Much of the activity moved to an online platform, which provided some challenges — especially in areas like public engagement, according to the Kaua‘i legislative delegation.

The four legislators: state Senate President Ronald Kouchi and state Reps. Nadine Nakamura, James Tokioka and Dee Morikawa, recently addressed the Lihu‘e Business Association members in a virtual meeting, during which they covered topics like unemployment, public transparency and the Hawai‘i Tourism Authority.

“What best describes our legislative work this year is: ‘finding a new normal,’” Morikawa said. She again served as the House Majority Floor Leader, and was on the committees of consumer protection, water, land, corrections, military and veterans, and the disabled management.

Morikawa said challenges at the state Capitol included the need for internet infrastructure that would ensure uninterrupted participation in hearings. And it turned out to be good for engagement in some ways, she said.

“What stood out for me was the ability for people to testify through a remote process, which showed me that those who never traveled to the Capitol were now able to get involved with face-to-face discussions,” Morikawa said.

“This is something we must continue even when the Capitol is open. Because it’s especially beneficial for neighbor-island residents.

Nakamura said one of the biggest accomplishments this past session was trying to balance the budget with a revenue shortfall.

Legislation was passed to enable the paying off of the $700 million debt that the state took on last year to pay for unemployment benefits for hundreds of thousands of workers. The state was able to avoid furloughs, restore some of the key safety-net programs, including general assistance for those for disabled, sex0assault treatment, hepatitis C treatment, and the Hawai‘i Promise program for Hawai‘i’s community colleges.

“I’m also really pleased that as chair of the Housing Committee, we were able to allocate over $100 million toward affordable housing, infrastructure and housing programs, including $20 million for public housing and improvements,” Nakamura said. “And, finally, we were able to allocate and keep in tact $14.3 million for various homeless programs, including housing, first Rapid Rehousing and family assessment centers.”

Kauai Chamber of Commerce President Mark Perriello said there were several questions about the bill on Gov. David Ige’s desk regarding the Hawai‘i Tourism Authority. He voiced concerns about how the entity would maintain strategic plans, their four pillars of natural resources, culture, community and branding, with its budget slashed by $19 million.

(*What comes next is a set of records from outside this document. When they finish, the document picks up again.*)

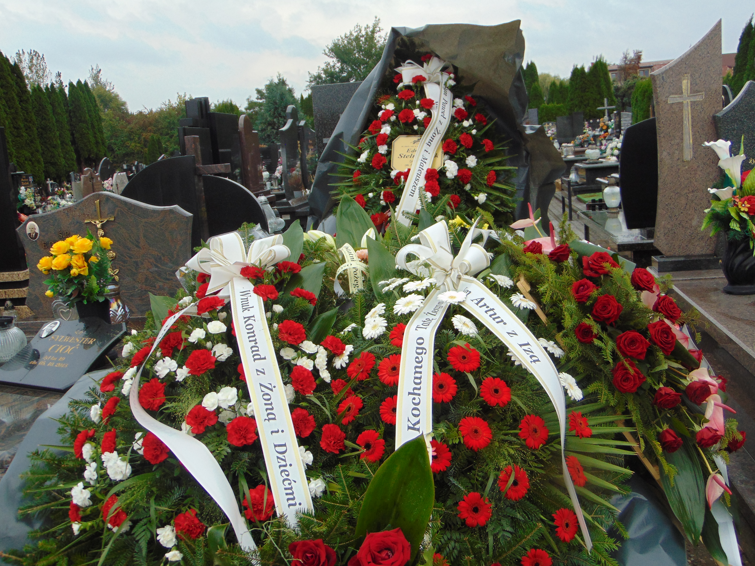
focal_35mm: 35
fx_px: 763
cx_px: 378
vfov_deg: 40.7
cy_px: 283
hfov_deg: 52.6
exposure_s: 1/500
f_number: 3.2
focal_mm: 6.3
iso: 80
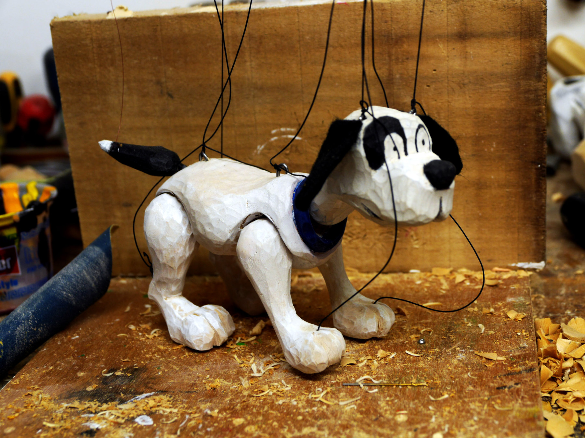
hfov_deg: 30.3
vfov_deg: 22.9
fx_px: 1082
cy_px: 219
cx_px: 292
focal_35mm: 64
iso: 400
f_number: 5
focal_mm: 32
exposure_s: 1/60
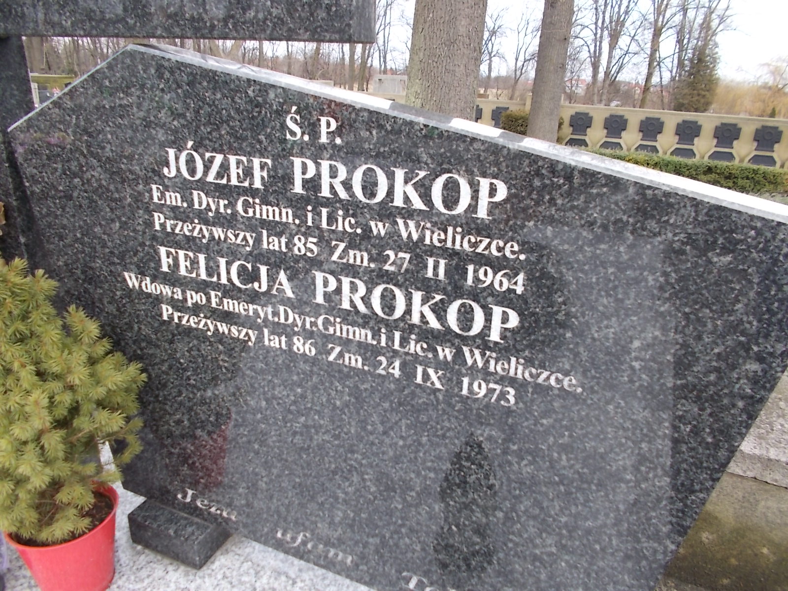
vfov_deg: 53.1
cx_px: 394
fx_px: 592
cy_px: 296
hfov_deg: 67.3
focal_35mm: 26
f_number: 3.2
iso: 80
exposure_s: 1/80
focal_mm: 4.6
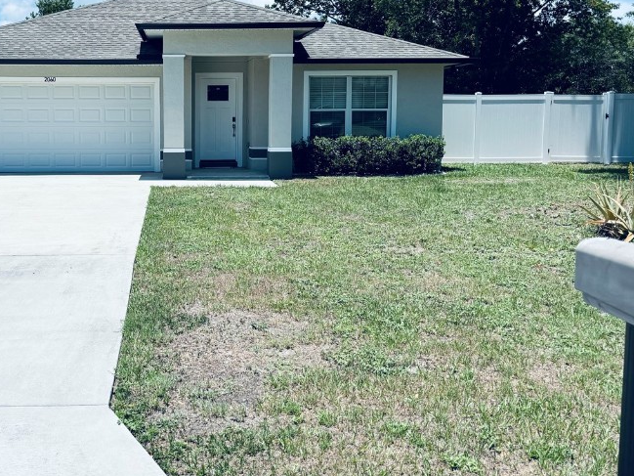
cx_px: 181
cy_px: 183
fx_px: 751
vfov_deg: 35.0
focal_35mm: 41
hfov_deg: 44.6
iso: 50
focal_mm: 5.96
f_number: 1.6
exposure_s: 1/5348
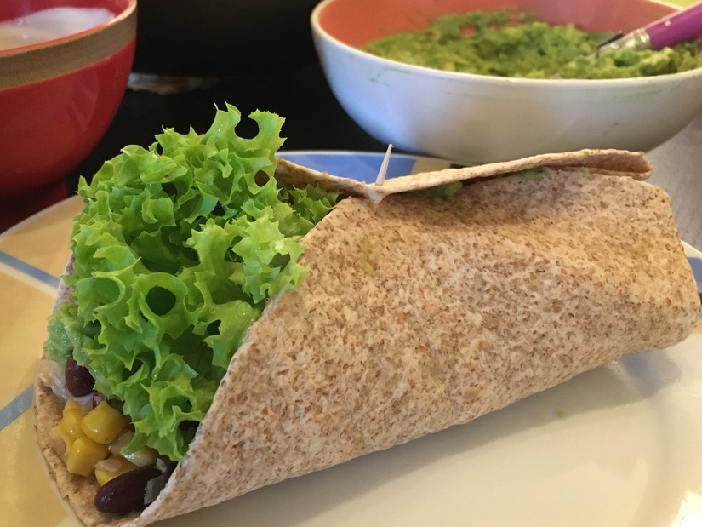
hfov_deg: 51.0
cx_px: 278
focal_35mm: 36
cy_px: 271
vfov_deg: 39.7
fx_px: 730
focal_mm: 4.15
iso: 320
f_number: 2.2
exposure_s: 1/17
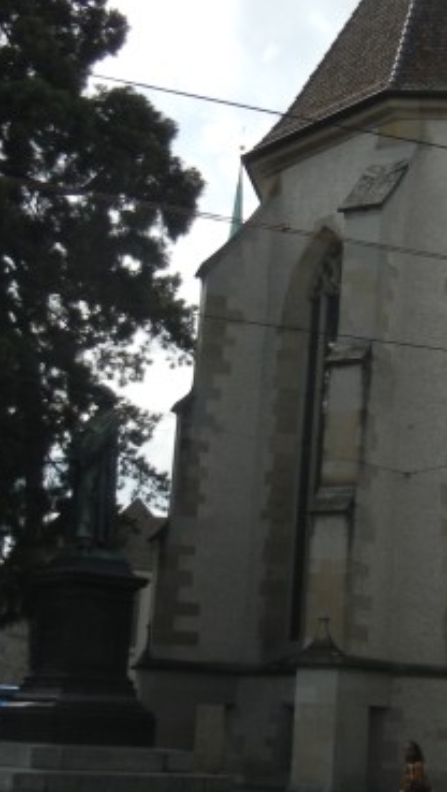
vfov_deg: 31.0
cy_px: 401
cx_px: 434
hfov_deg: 17.4
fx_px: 1431
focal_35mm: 68
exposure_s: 1/353
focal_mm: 5.4
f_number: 7
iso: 160
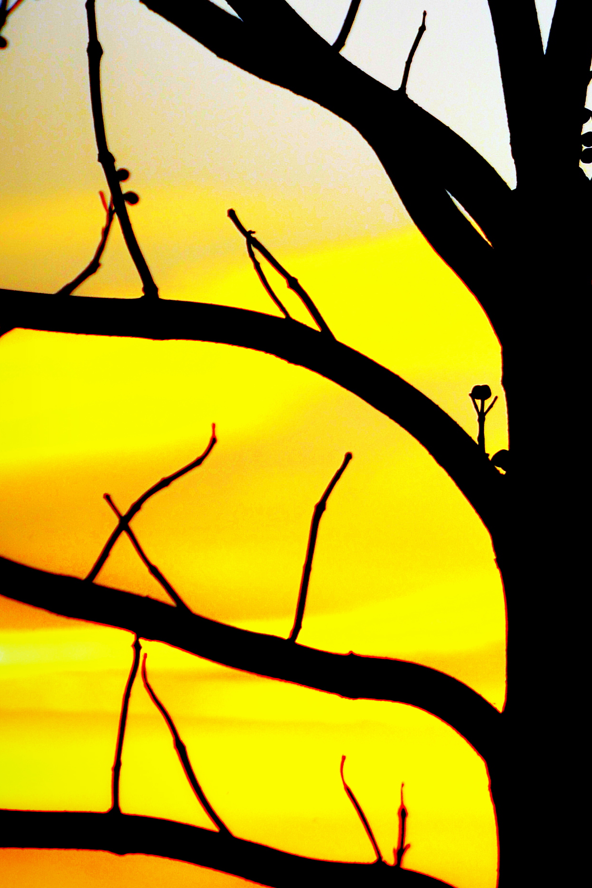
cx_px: 579
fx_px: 18347
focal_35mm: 744
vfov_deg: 2.8
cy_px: 94
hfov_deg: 1.8
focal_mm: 200
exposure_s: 1/400
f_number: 6.3
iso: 200
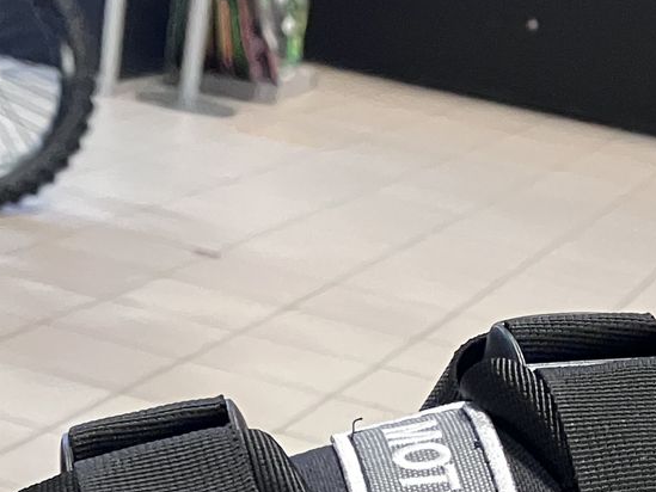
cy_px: 829
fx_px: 1933
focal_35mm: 102
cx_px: 449
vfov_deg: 13.3
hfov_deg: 19.2
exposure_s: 1/50
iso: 320
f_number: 1.8
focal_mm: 3.99
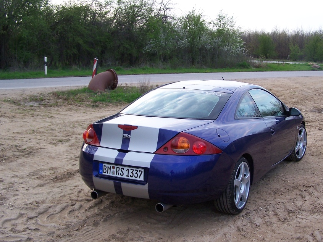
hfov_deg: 41.1
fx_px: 429
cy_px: 129
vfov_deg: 31.5
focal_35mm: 46
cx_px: 190
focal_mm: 6.3
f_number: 2.8
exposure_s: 1/200
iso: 80
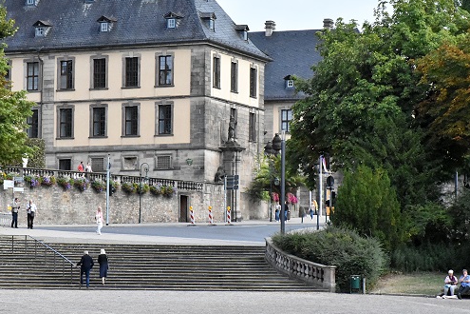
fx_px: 2018
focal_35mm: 155
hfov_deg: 13.3
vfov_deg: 8.9
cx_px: 203
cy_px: 127
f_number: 9
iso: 5000
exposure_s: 1/8000
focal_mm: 85
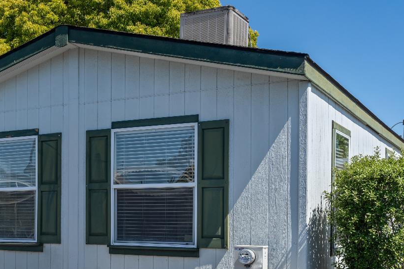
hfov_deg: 33.8
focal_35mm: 57
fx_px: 640
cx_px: 69
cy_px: 222
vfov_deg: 23.4
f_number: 9.5
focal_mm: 31
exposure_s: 1/90
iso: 160
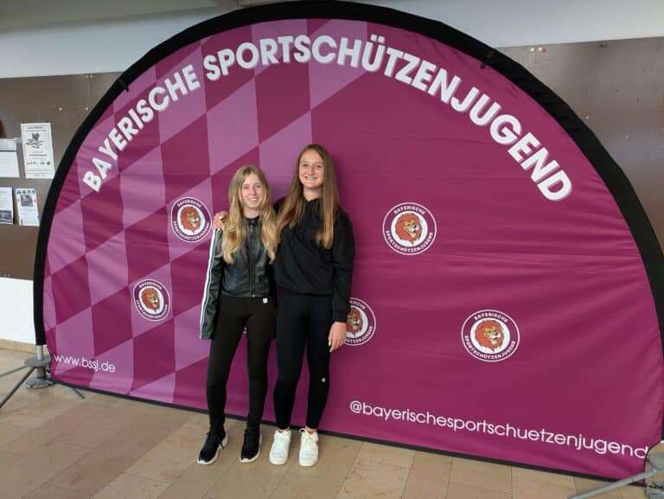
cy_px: 250
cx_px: 332
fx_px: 480
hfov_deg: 69.4
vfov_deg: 54.9
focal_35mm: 25
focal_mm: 5.43
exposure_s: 1/33.3
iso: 44
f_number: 1.89
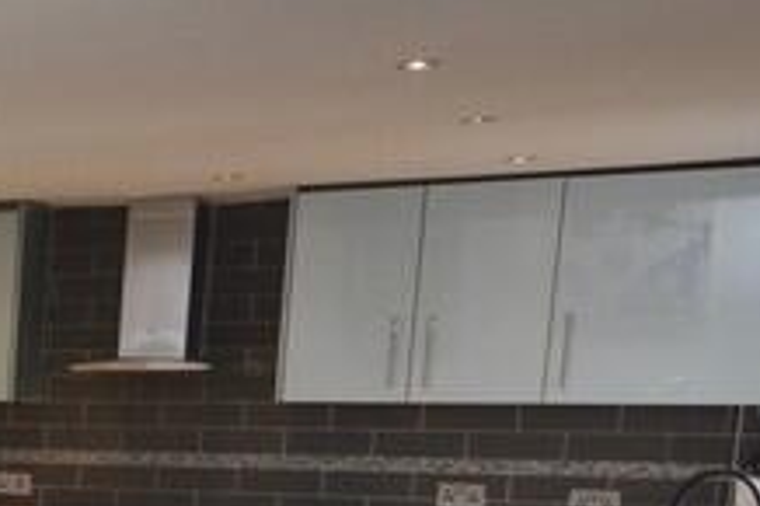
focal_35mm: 77
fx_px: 1632
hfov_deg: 19.3
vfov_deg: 16.6
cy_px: 667
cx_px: -634
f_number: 5.6
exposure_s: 1/60
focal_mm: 11
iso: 800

Tokioka and Kouchi both said they were surprised tourism picked up as quickly as it did, and said they’re working with other legislators and HTA members to understand what’s needed from the organization going forward.

“One of the things that was brought up by HTA was, to market the business,” Tokioka said. “And what I do understand is that the number of people that are coming back right now, I don’t think anyone saw it happening that fast. So there are naysayers who feel like we don’t need HTA. I totally disagree.”

Kouchi added: “It is a work in progress as far as how the Legislature is going to collaborate with the visitor industry, and what is it that the community expects.”